#### Task directions:
Within the lines below, find those that hold the string "carried" and copy each one.

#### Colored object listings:

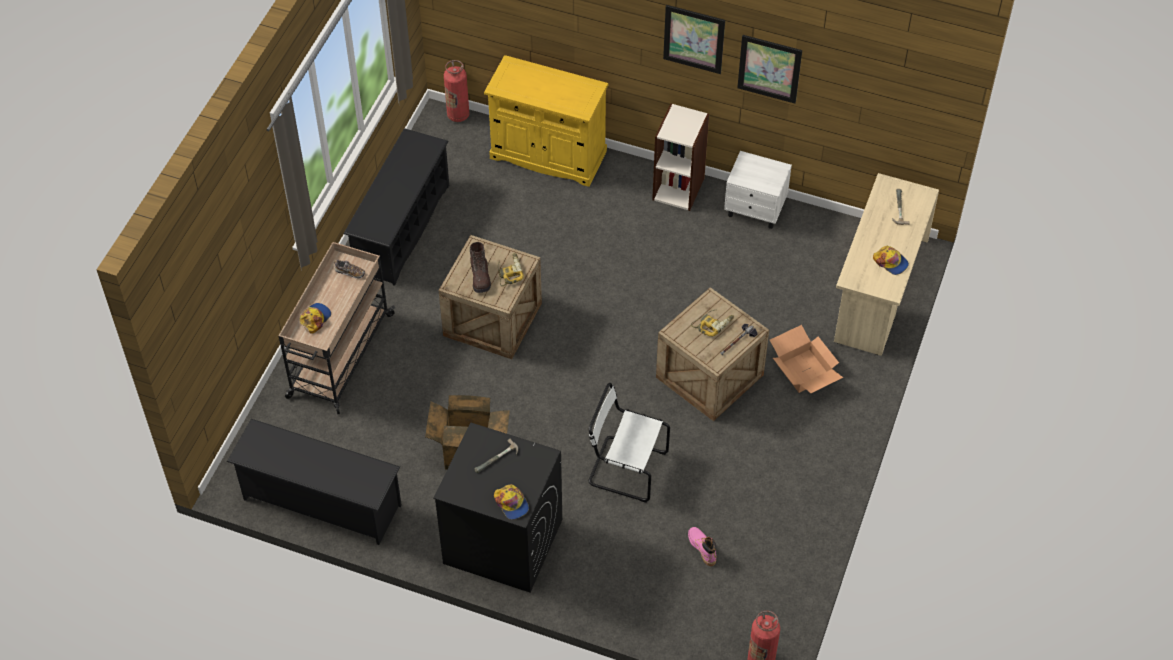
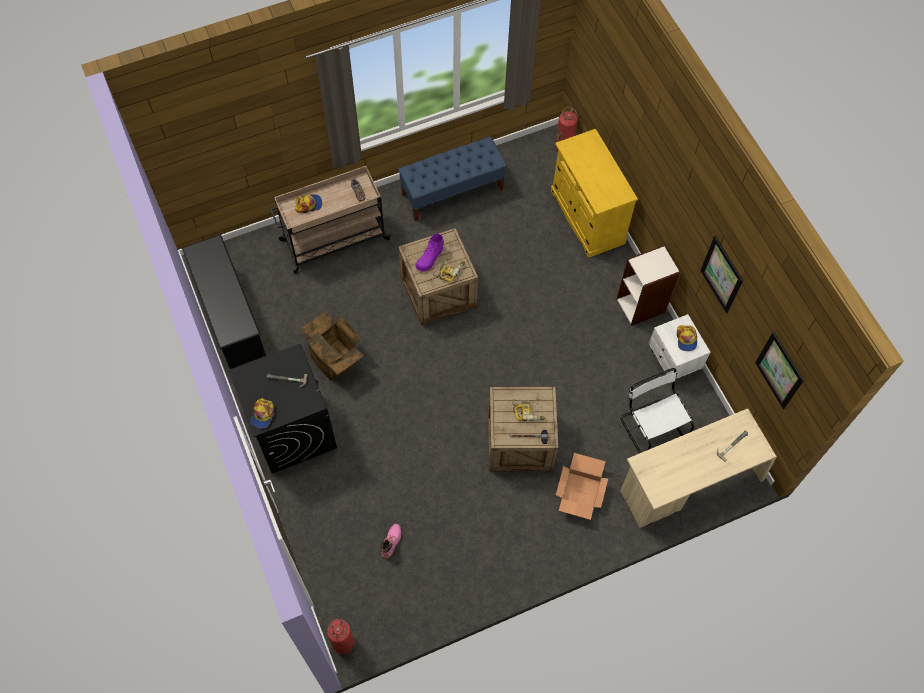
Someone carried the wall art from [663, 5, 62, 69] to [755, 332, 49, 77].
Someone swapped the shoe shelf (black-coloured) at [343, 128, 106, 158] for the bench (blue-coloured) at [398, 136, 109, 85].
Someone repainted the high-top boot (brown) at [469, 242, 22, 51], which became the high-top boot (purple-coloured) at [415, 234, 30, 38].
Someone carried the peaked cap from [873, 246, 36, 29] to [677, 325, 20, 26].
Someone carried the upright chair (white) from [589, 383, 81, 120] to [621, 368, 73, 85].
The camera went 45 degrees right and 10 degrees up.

#### Solution:
Someone carried the wall art from [663, 5, 62, 69] to [755, 332, 49, 77].
Someone carried the peaked cap from [873, 246, 36, 29] to [677, 325, 20, 26].
Someone carried the upright chair (white) from [589, 383, 81, 120] to [621, 368, 73, 85].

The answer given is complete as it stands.